Economie

Cour des comptes/Audiovisuel: Toutes déficitaires, les chaînes publiques!

Par Amin RBOUB | Edition N°:5010 Le 25/04/2017 | Partager
SNRT, Soread-2M... Des couacs dans la gouvernance
Le pôle public n'est pas encore opérationnel

Les magistrats de la Cour des comptes ont passé au peigne fin l'audiovisuel public. La mission de la Cour a couvert une dizaine d'années (2006-2015). Une période qui a absorbé un financement public de 11,95 milliards de DH, répartis entre la SNRT, Soread 2M et le CCM. Il va sans dire que la SNRT absorbe l'essentiel du soutien public.

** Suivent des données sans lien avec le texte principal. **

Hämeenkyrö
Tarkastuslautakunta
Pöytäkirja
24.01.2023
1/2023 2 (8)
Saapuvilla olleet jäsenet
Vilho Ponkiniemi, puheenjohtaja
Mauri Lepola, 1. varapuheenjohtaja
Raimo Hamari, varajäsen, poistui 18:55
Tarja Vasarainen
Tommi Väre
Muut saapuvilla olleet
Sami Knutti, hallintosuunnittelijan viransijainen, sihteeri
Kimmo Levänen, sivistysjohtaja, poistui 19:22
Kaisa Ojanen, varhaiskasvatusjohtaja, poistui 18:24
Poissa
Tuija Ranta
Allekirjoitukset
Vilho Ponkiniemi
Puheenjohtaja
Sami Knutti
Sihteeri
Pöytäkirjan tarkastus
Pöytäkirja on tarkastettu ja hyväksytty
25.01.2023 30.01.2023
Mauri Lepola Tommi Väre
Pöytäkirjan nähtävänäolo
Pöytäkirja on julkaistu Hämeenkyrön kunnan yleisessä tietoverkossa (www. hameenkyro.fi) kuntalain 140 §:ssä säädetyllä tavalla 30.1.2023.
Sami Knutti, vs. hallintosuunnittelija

De 2006 à 2015, elle a encaissé 88% des financements de l'Etat. Chiffres à l'appui, la SNRT a absorbé 10,5 milliards de DH contre 430 millions de DH pour 2M. Pour sa part, le CCM a bénéficié de 995 millions de DH. Le soutien public provient essentiellement des subventions du Budget de l'Etat.

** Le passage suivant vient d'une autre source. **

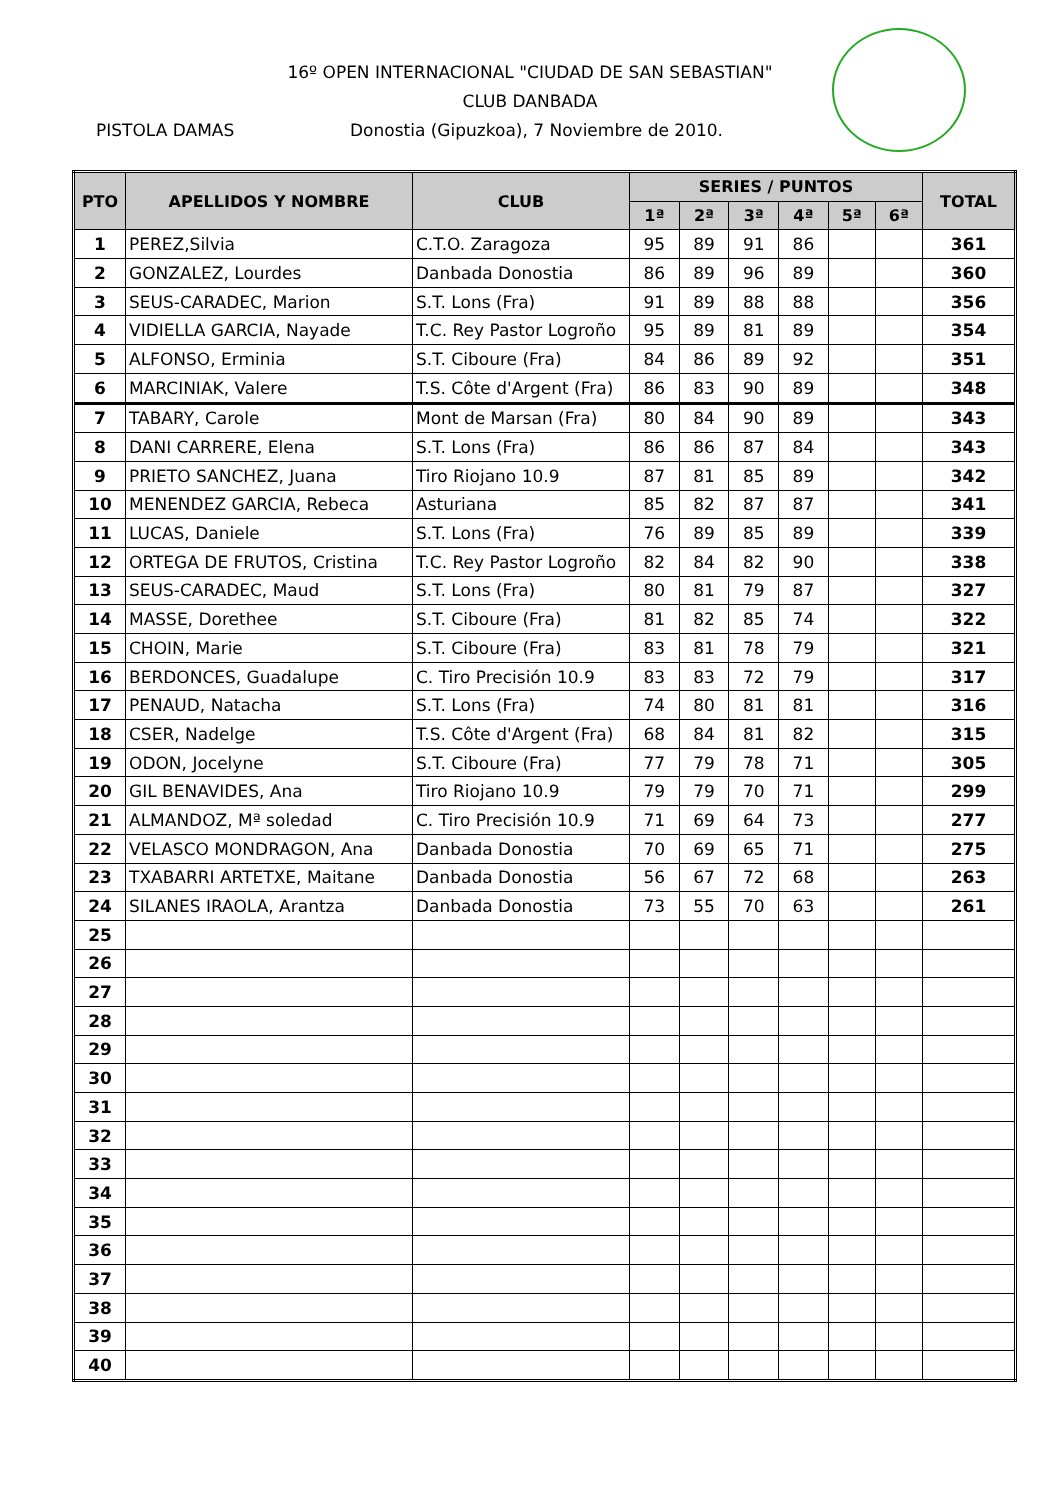16º OPEN INTERNACIONAL "CIUDAD DE SAN SEBASTIAN"
CLUB DANBADA
PISTOLA DAMAS Donostia (Gipuzkoa), 7 Noviembre de 2010.
| PTO | APELLIDOS Y NOMBRE | CLUB | SERIES / PUNTOS | | | | | | TOTAL |
| --- | --- | --- | --- | --- | --- | --- | --- | --- | --- |
| | | | 1ª | 2ª | 3ª | 4ª | 5ª | 6ª | |
| 1 | PEREZ,Silvia | C.T.O. Zaragoza | 95 | 89 | 91 | 86 | | | 361 |
| 2 | GONZALEZ, Lourdes | Danbada Donostia | 86 | 89 | 96 | 89 | | | 360 |
| 3 | SEUS-CARADEC, Marion | S.T. Lons (Fra) | 91 | 89 | 88 | 88 | | | 356 |
| 4 | VIDIELLA GARCIA, Nayade | T.C. Rey Pastor Logroño | 95 | 89 | 81 | 89 | | | 354 |
| 5 | ALFONSO, Erminia | S.T. Ciboure (Fra) | 84 | 86 | 89 | 92 | | | 351 |
| 6 | MARCINIAK, Valere | T.S. Côte d'Argent (Fra) | 86 | 83 | 90 | 89 | | | 348 |
| 7 | TABARY, Carole | Mont de Marsan (Fra) | 80 | 84 | 90 | 89 | | | 343 |
| 8 | DANI CARRERE, Elena | S.T. Lons (Fra) | 86 | 86 | 87 | 84 | | | 343 |
| 9 | PRIETO SANCHEZ, Juana | Tiro Riojano 10.9 | 87 | 81 | 85 | 89 | | | 342 |
| 10 | MENENDEZ GARCIA, Rebeca | Asturiana | 85 | 82 | 87 | 87 | | | 341 |
| 11 | LUCAS, Daniele | S.T. Lons (Fra) | 76 | 89 | 85 | 89 | | | 339 |
| 12 | ORTEGA DE FRUTOS, Cristina | T.C. Rey Pastor Logroño | 82 | 84 | 82 | 90 | | | 338 |
| 13 | SEUS-CARADEC, Maud | S.T. Lons (Fra) | 80 | 81 | 79 | 87 | | | 327 |
| 14 | MASSE, Dorethee | S.T. Ciboure (Fra) | 81 | 82 | 85 | 74 | | | 322 |
| 15 | CHOIN, Marie | S.T. Ciboure (Fra) | 83 | 81 | 78 | 79 | | | 321 |
| 16 | BERDONCES, Guadalupe | C. Tiro Precisión 10.9 | 83 | 83 | 72 | 79 | | | 317 |
| 17 | PENAUD, Natacha | S.T. Lons (Fra) | 74 | 80 | 81 | 81 | | | 316 |
| 18 | CSER, Nadelge | T.S. Côte d'Argent (Fra) | 68 | 84 | 81 | 82 | | | 315 |
| 19 | ODON, Jocelyne | S.T. Ciboure (Fra) | 77 | 79 | 78 | 71 | | | 305 |
| 20 | GIL BENAVIDES, Ana | Tiro Riojano 10.9 | 79 | 79 | 70 | 71 | | | 299 |
| 21 | ALMANDOZ, Mª soledad | C. Tiro Precisión 10.9 | 71 | 69 | 64 | 73 | | | 277 |
| 22 | VELASCO MONDRAGON, Ana | Danbada Donostia | 70 | 69 | 65 | 71 | | | 275 |
| 23 | TXABARRI ARTETXE, Maitane | Danbada Donostia | 56 | 67 | 72 | 68 | | | 263 |
| 24 | SILANES IRAOLA, Arantza | Danbada Donostia | 73 | 55 | 70 | 63 | | | 261 |
| 25 | | | | | | | | | |
| 26 | | | | | | | | | |
| 27 | | | | | | | | | |
| 28 | | | | | | | | | |
| 29 | | | | | | | | | |
| 30 | | | | | | | | | |
| 31 | | | | | | | | | |
| 32 | | | | | | | | | |
| 33 | | | | | | | | | |
| 34 | | | | | | | | | |
| 35 | | | | | | | | | |
| 36 | | | | | | | | | |
| 37 | | | | | | | | | |
| 38 | | | | | | | | | |
| 39 | | | | | | | | | |
| 40 | | | | | | | | | |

Viennent ensuite les recettes de la taxe de la promotion de l'audiovisuel et celles du fonds de la promotion de l'audiovisuel, avec respectivement 24,13 et 20,59%. Le financement de l'Etat envers l'audiovisuel public était en moyenne de l'ordre de 1,33 milliard de DH par an (entre 2006-2015).

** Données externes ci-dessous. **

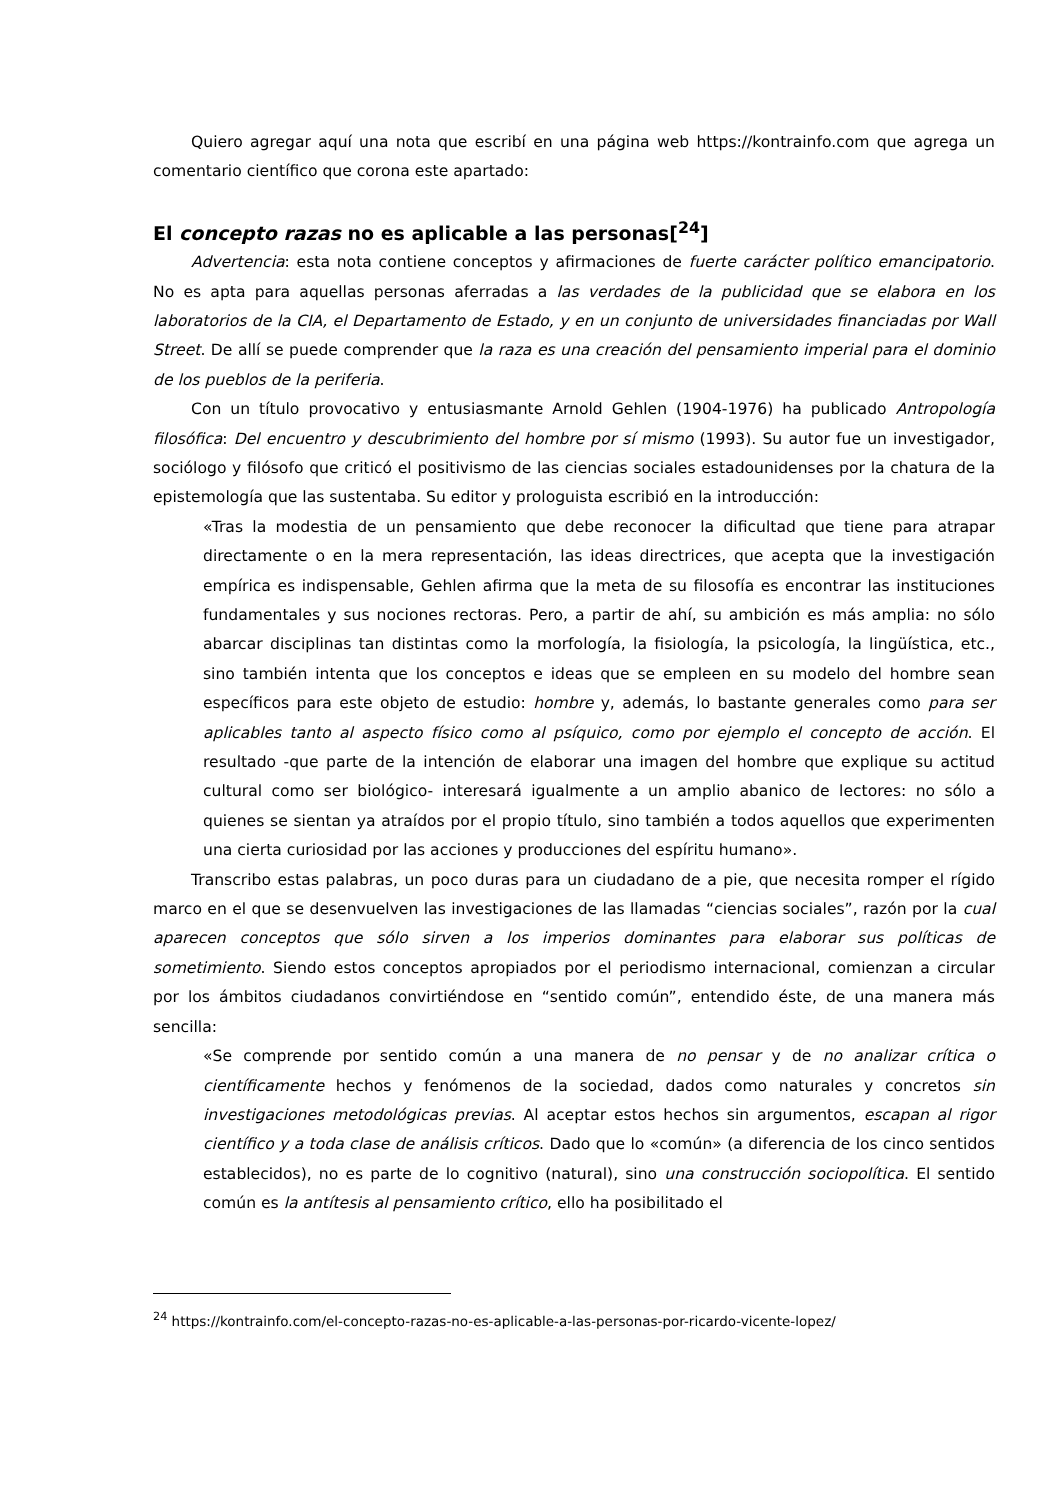Quiero agregar aquí una nota que escribí en una página web https://kontrainfo.com que agrega un comentario científico que corona este apartado:
El concepto razas no es aplicable a las personas[<sup>24</sup>]
Advertencia: esta nota contiene conceptos y afirmaciones de fuerte carácter político emancipatorio. No es apta para aquellas personas aferradas a las verdades de la publicidad que se elabora en los laboratorios de la CIA, el Departamento de Estado, y en un conjunto de universidades financiadas por Wall Street. De allí se puede comprender que la raza es una creación del pensamiento imperial para el dominio de los pueblos de la periferia.
Con un título provocativo y entusiasmante Arnold Gehlen (1904-1976) ha publicado Antropología filosófica: Del encuentro y descubrimiento del hombre por sí mismo (1993). Su autor fue un investigador, sociólogo y filósofo que criticó el positivismo de las ciencias sociales estadounidenses por la chatura de la epistemología que las sustentaba. Su editor y prologuista escribió en la introducción:
«Tras la modestia de un pensamiento que debe reconocer la dificultad que tiene para atrapar directamente o en la mera representación, las ideas directrices, que acepta que la investigación empírica es indispensable, Gehlen afirma que la meta de su filosofía es encontrar las instituciones fundamentales y sus nociones rectoras. Pero, a partir de ahí, su ambición es más amplia: no sólo abarcar disciplinas tan distintas como la morfología, la fisiología, la psicología, la lingüística, etc., sino también intenta que los conceptos e ideas que se empleen en su modelo del hombre sean específicos para este objeto de estudio: hombre y, además, lo bastante generales como para ser aplicables tanto al aspecto físico como al psíquico, como por ejemplo el concepto de acción. El resultado -que parte de la intención de elaborar una imagen del hombre que explique su actitud cultural como ser biológico- interesará igualmente a un amplio abanico de lectores: no sólo a quienes se sientan ya atraídos por el propio título, sino también a todos aquellos que experimenten una cierta curiosidad por las acciones y producciones del espíritu humano».
Transcribo estas palabras, un poco duras para un ciudadano de a pie, que necesita romper el rígido marco en el que se desenvuelven las investigaciones de las llamadas “ciencias sociales”, razón por la cual aparecen conceptos que sólo sirven a los imperios dominantes para elaborar sus políticas de sometimiento. Siendo estos conceptos apropiados por el periodismo internacional, comienzan a circular por los ámbitos ciudadanos convirtiéndose en “sentido común”, entendido éste, de una manera más sencilla:
«Se comprende por sentido común a una manera de no pensar y de no analizar crítica o científicamente hechos y fenómenos de la sociedad, dados como naturales y concretos sin investigaciones metodológicas previas. Al aceptar estos hechos sin argumentos, escapan al rigor científico y a toda clase de análisis críticos. Dado que lo «común» (a diferencia de los cinco sentidos establecidos), no es parte de lo cognitivo (natural), sino una construcción sociopolítica. El sentido común es la antítesis al pensamiento crítico, ello ha posibilitado el
<sup>24</sup> https://kontrainfo.com/el-concepto-razas-no-es-aplicable-a-las-personas-por-ricardo-vicente-lopez/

Le constat des magistrats est sans appel: 10 ans après la décision de faire converger l'ensemble des composantes en une hyper-structure publique plurielle, diversifiée et complémentaire, «le pôle public, tel que préconisé par le Conseil supérieur de la communication audiovisuelle, n'a pas été mis en place. Bien qu'elles disposent d'un même président, les deux entreprises audiovisuelles (SNRT et Soread-2M)  opèrent sans synergie et sans coordination réelle».

La Cour des comptes a également relevé de nombreuses insuffisances chez  la SNRT. A leur tête, «une dépendance accrue aux subventions publiques». Par ailleurs, le chiffre d'affaires de la SNRT a enregistré de réelles «régressions». «Il ne couvre même pas les charges d'exploitation, qui ont représenté 2 fois le chiffre d'affaires sur la période 2009-2015».

Cette situation inquiétante s'explique notamment par «la faiblesse des recettes publicitaires», qui n'ont pas dépassé 169 millions de DH en 2015. Mais aussi et surtout l'augmentation des charges du personnel qui ont atteint  520 millions de DH la même année.  Parmi les dysfonctionnements relevés auprès de la SNRT, l'absence de contrat-programme depuis 2012.

«A partir de 2012, aucun contrat-programme n'a été signé entre l'Etat et la SNRT». Or, le dernier contrat-programme (celui de 2011) précise (dans son article 3) que la SNRT s'engage à présenter avant fin 2011 un projet de contrat-programme pour 2012-2014. Depuis, rien n'a été fait. De surcroît, les magistrats relèvent «une absence totale de comptabilité analytique opérationnelle».

Il faut rappeler que le financement accordé doit correspondre au coût effectif découlant du respect des obligations. Or, il a été constaté que les contrats programmes ont été conclus sans que la SNRT ne dispose d'une comptabilité analytique lui permettant d'évaluer le coût effectif  de ses obligations. Du coup, les estimations de coûts avancées restent approximatives.

2M: Une situation alarmante!

LA chaîne d'Aïn Sebaâ (2M) n'est pas mieux lotie. Sa situation est qualifiée de préoccupante. «Les agrégats comptables et financiers de Soread témoignent d'une situation financière alarmante». En effet, 2M ne réalise que des résultats négatifs depuis 2008. Le chiffre d'affaires n'arrive toujours pas à absorber les charges. Du coup, le résultat financier est déficitaire de manière structurelle.  Depuis 2012, la situation nette de l'entreprise est inférieure au quart du capital. Mais malgré la notification du commissaire aux comptes, qui a été aussi adressée au président de Soread, la régularisation tarde à voir le jour.